TASK OBJECTIVE
Could you write out the line containing "DESCRIPCIÓN" and all the lines below it in the data, exactly, through the final one and nothing else?
Top of LISTED RECORDS
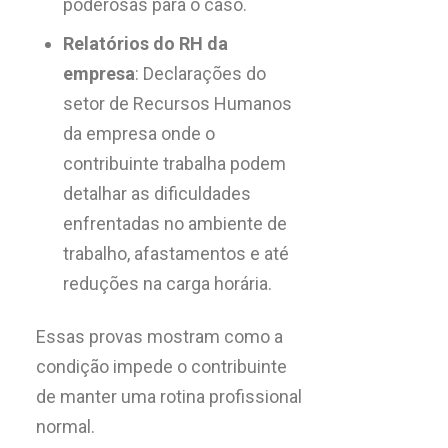
poderosas para o caso.
Relatórios do RH da
empresa
: Declarações do
setor de Recursos Humanos
da empresa onde o
contribuinte trabalha podem
detalhar as dificuldades
enfrentadas no ambiente de
trabalho, afastamentos e até
reduções na carga horária.
Essas provas mostram como a
condição impede o contribuinte
de manter uma rotina profissional
normal.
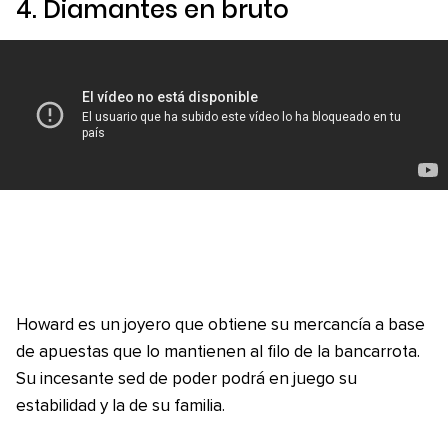
4.
Diamantes en bruto
Howard es un joyero que obtiene su mercancía a base
de apuestas que lo mantienen al filo de la bancarrota.
Su incesante sed de poder podrá en juego su
estabilidad y la de su familia.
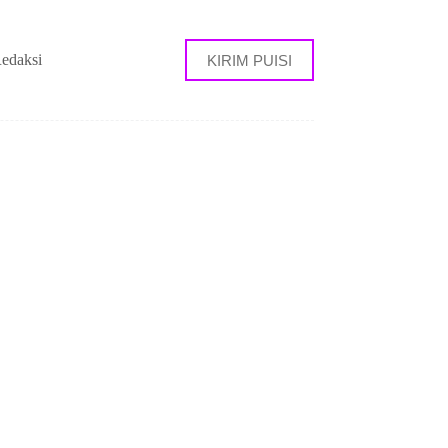
edaksi
KIRIM PUISI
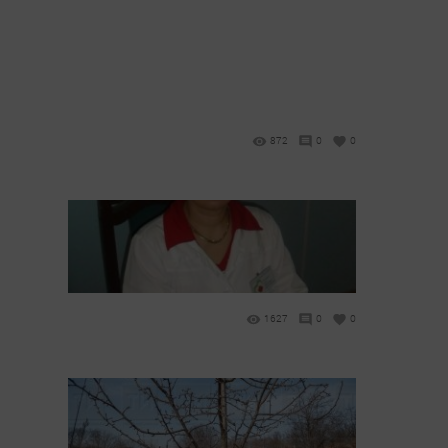
872
0
0
1627
0
0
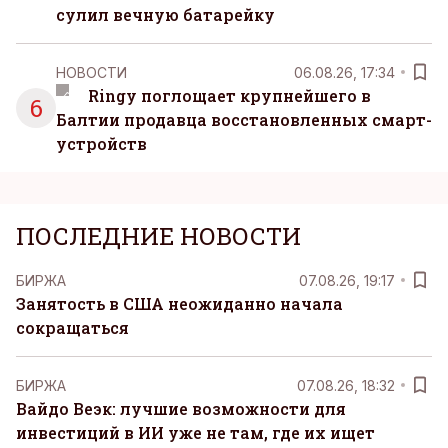
сулил вечную батарейку
НОВОСТИ
06.08.26, 17:34
Ringy поглощает крупнейшего в
6
Балтии продавца восстановленных смарт-
устройств
ПОСЛЕДНИЕ НОВОСТИ
БИРЖА
07.08.26, 19:17
Занятость в США неожиданно начала
сокращаться
БИРЖА
07.08.26, 18:32
Вайдо Веэк: лучшие возможности для
инвестиций в ИИ уже не там, где их ищет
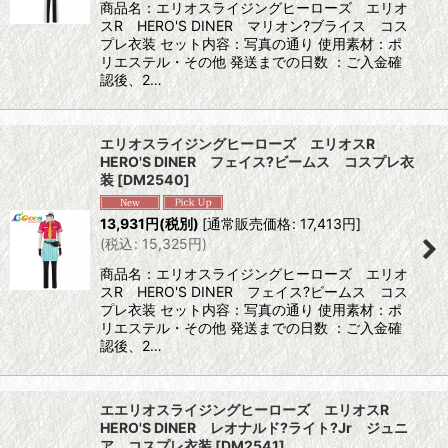
商品名：エリオスライジングヒーローズ エリオ
スR HERO'S DINER マリオン?ブライス コス
プレ衣装 セット内容：写真の通り 使用素材：ポ
リエステル・その他 発送までの日数 ：ご入金確
認後、2…
エリオスライジングヒーローズ エリオスR
HERO'S DINER フェイス?ビームス コスプレ衣
装
[
DM2540
]
13,931
円
(税別)
[
通常販売価格
:
17,413
円
]
(
税込
:
15,325
円
)
商品名：エリオスライジングヒーローズ エリオ
スR HERO'S DINER フェイス?ビームス コス
プレ衣装 セット内容：写真の通り 使用素材：ポ
リエステル・その他 発送までの日数 ：ご入金確
認後、2…
エエリオスライジングヒーローズ エリオスR
HERO'S DINER レオナルド?ライト?Jr ジュニ
ア コスプレ衣装
[
DM2541
]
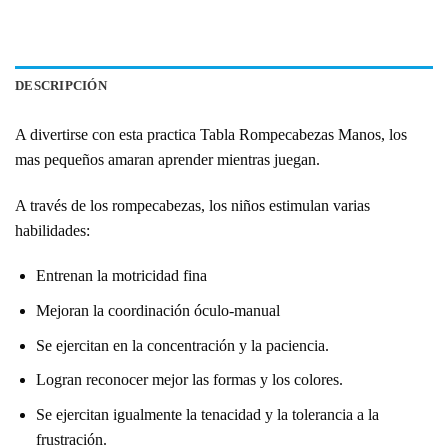
DESCRIPCIÓN
A divertirse con esta practica Tabla Rompecabezas Manos, los
mas pequeños amaran aprender mientras juegan.
A través de los
rompecabezas
, los niños estimulan varias
habilidades:
Entrenan la motricidad fina
Mejoran la coordinación óculo-manual
Se ejercitan en la concentración y la paciencia.
Logran reconocer mejor las formas y los colores.
Se ejercitan igualmente la tenacidad y la tolerancia a la
frustración.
Bottom of LISTED RECORDS
WRITTEN RESPONSE
DESCRIPCIÓN
A divertirse con esta practica Tabla Rompecabezas Manos, los
mas pequeños amaran aprender mientras juegan.
A través de los
rompecabezas
, los niños estimulan varias
habilidades:
Entrenan la motricidad fina
Mejoran la coordinación óculo-manual
Se ejercitan en la concentración y la paciencia.
Logran reconocer mejor las formas y los colores.
Se ejercitan igualmente la tenacidad y la tolerancia a la
frustración.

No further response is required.